◆ **Document section**
I faced two main issues; the ingress gateways being deleted when trying to tear down the Helm installation at the end, and still being left with a broken istioctl installation because of poor parity between the Helm values and the new istioctl values. I’ve not given it a try for about a month so might set some time aside to try it again soon.

If I’m completely honest, as an aside, I’ve been using Linkerd in newer clusters with far fewer issues than I’ve faced with Istio. The biggest difference I’ve noticed is the documentation and guides are really clear. The only things I’ve found about this migration process (and for some other stuff) has come in the form of outdated blog posts.

Edit: Looks like it’s still not possible with the latest version of Istio to use the manifest migrate on Helm Values that work with 1.5.x. The only thing that works is using an old version of istioctl (I used 1.4.3) to perform an initial migration, the migrate the output of that to get an incomplete operator manifest. In that case, does it mean the best approach I can take is just starting from scratch and porting the values manually as best as I can?

^^ I’m going to agree with the spirit of seeruk’s comment. istio really needs to up it’s game and document these processes with examples. It’s fairly difficult for me to comprehend why they wouldn’t do this when they know people run their software in production environments. I have years of experience with k8s at this point and I find istio to be super difficult to manage and understand using the documentation. It’s sad. The documentation almost casually implies these commands “just work” but they really don’t in my experience.

@ostromart

    base:
      enabled: true

This is what was missing from the migrate command that stood out to me. Seems kinda important if you migrate a 1.4.4 -> 1.5.7 manifest right?

@haunted, thanks for writing that up. I’d like to get to the bottom of what went wrong for you.
Are you able to share the input values.yaml? I’d like to run through this myself to see what happens.
base.enabled: true is usually not necessary because that’s the default in most profiles (except the empty profile). manifest migrate should just produce the deltas from the default profile to get to whatever you have in values.yaml.

@ostromart Certainly. I can scrub them a little bit and host them somewhere. Should the original values file and the 1.4.4 manifest + the “bad” 1.5.7 manifest suffice? I’ll assume so and get you this data soon. I’ll reply here with the link,

Yes, that will be enough.

btw. I’m working on improving the migration docs for helm users - https://github.com/istio/istio.io/pull/7689 is a start. I absolutely agree that the docs are incomplete in this area.

◆ **Information supplied**

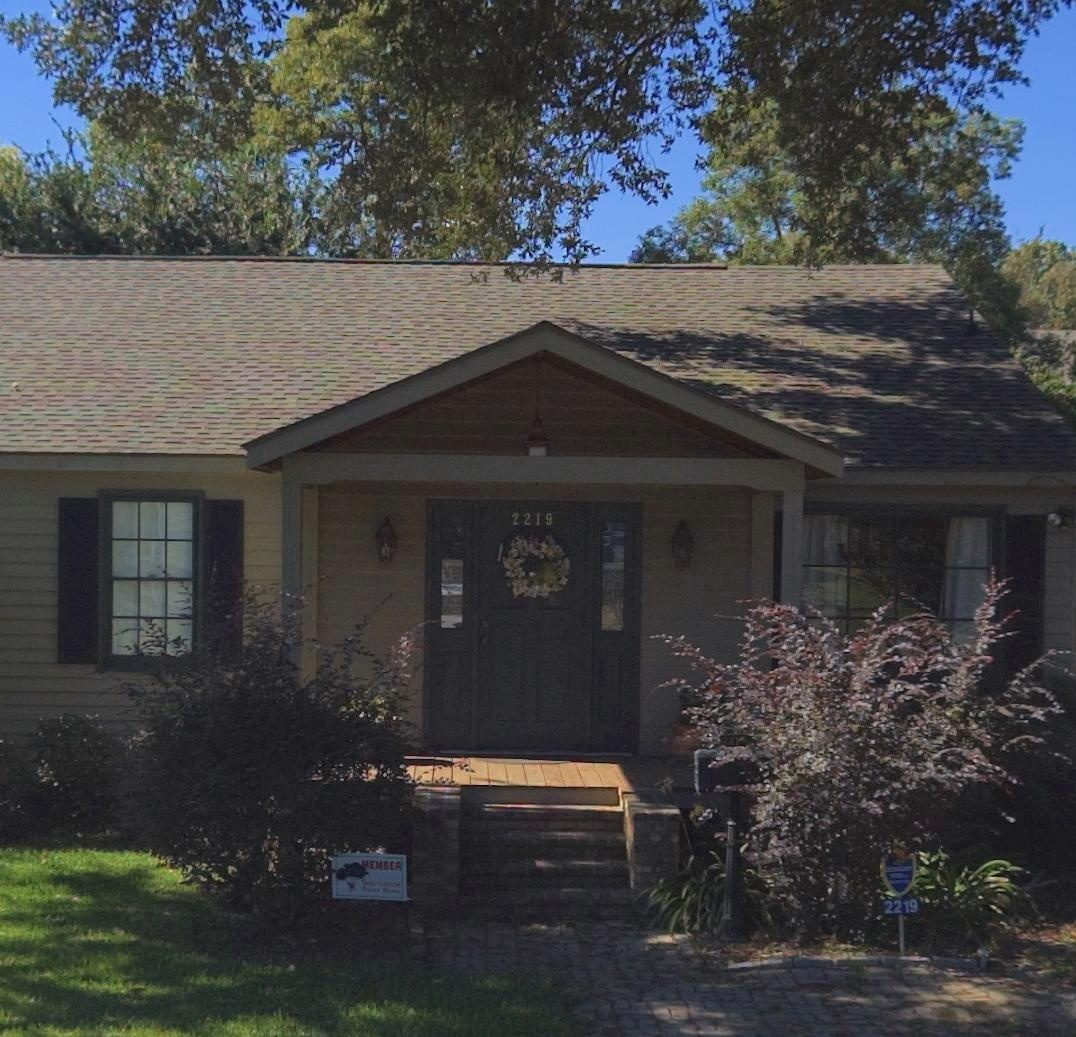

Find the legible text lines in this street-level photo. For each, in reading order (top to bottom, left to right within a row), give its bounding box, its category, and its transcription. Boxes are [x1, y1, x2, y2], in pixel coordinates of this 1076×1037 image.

[510, 510, 555, 528] StreetNumber: 2219
[359, 858, 403, 873] None: MEMBER
[882, 897, 920, 916] StreetNumber: 2219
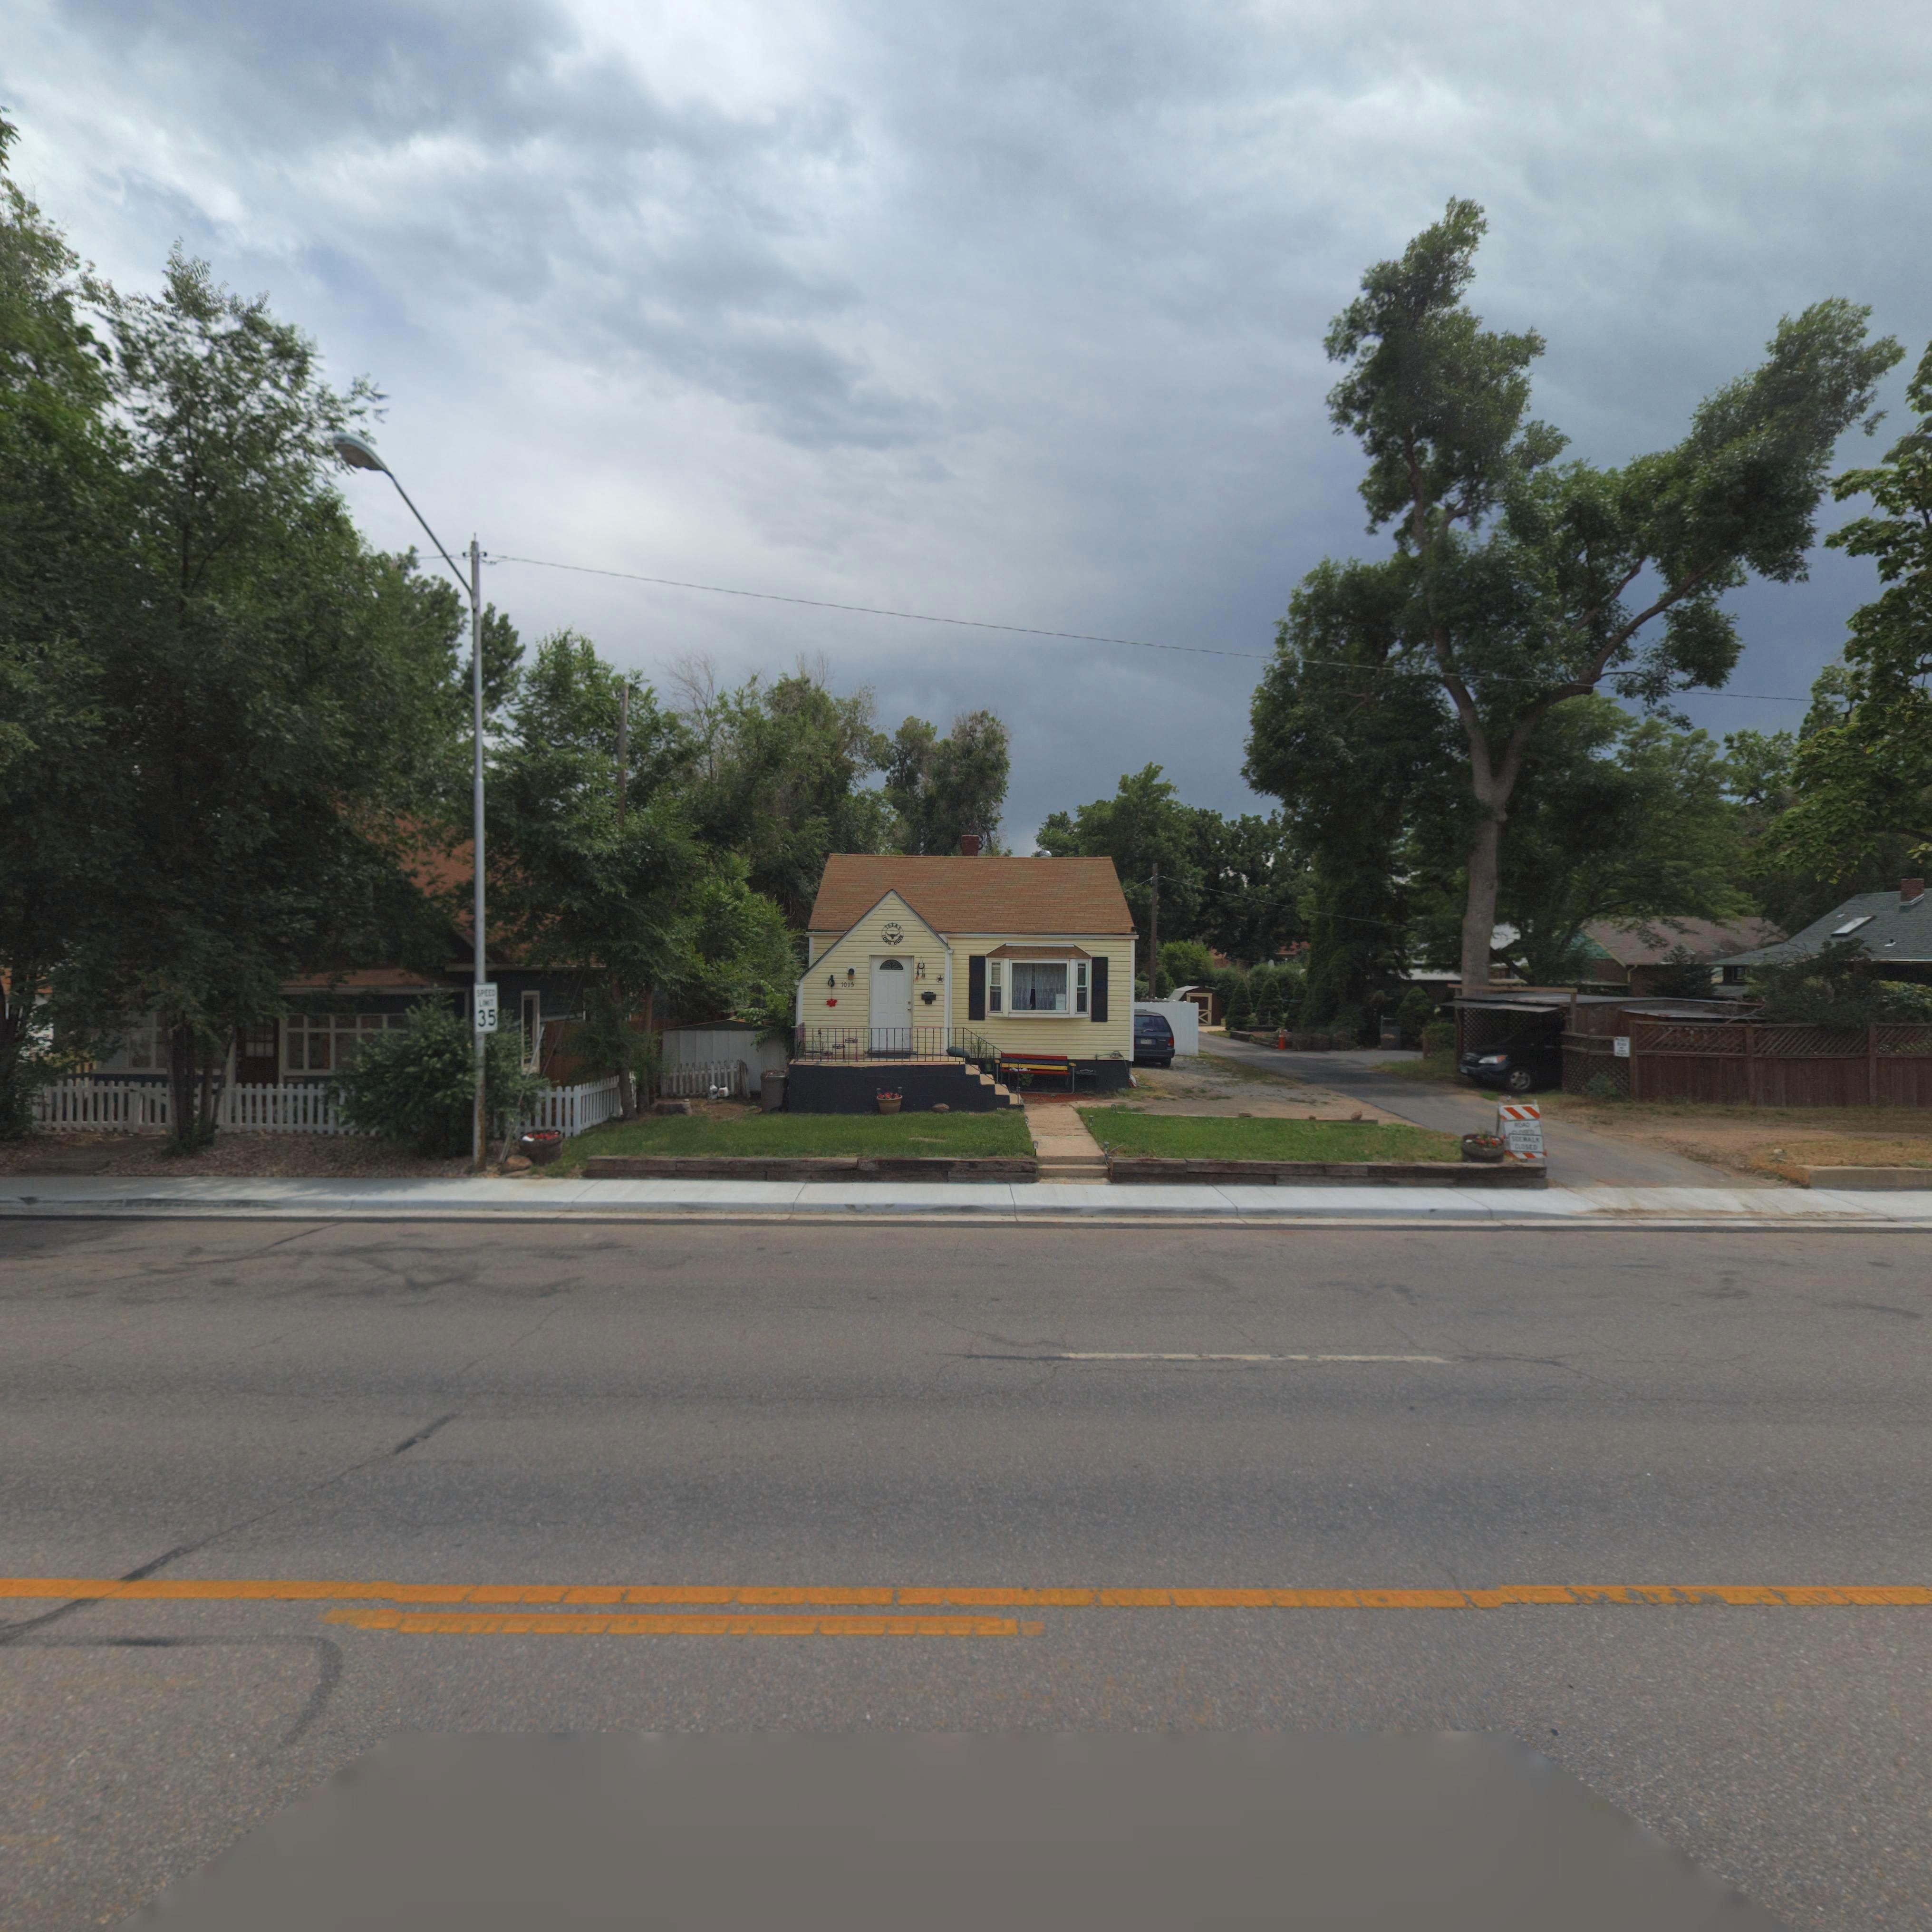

◆ **Required tasks**
1. In the Istio migration thread, which version of istioctl was used to perform the initial migration?
2. Please update the Istio migration thread from "btw. I’m working" to "in this area.", replacing "migration docs" with "upgrade guides".
The lines are separate material from the Istio migration thread.

◆ **Results for the exercise**
1. Version 1.4.3.

2.
btw. I’m working on improving the upgrade guides for helm users - https://github.com/istio/istio.io/pull/7689 is a start. I absolutely agree that the docs are incomplete in this area.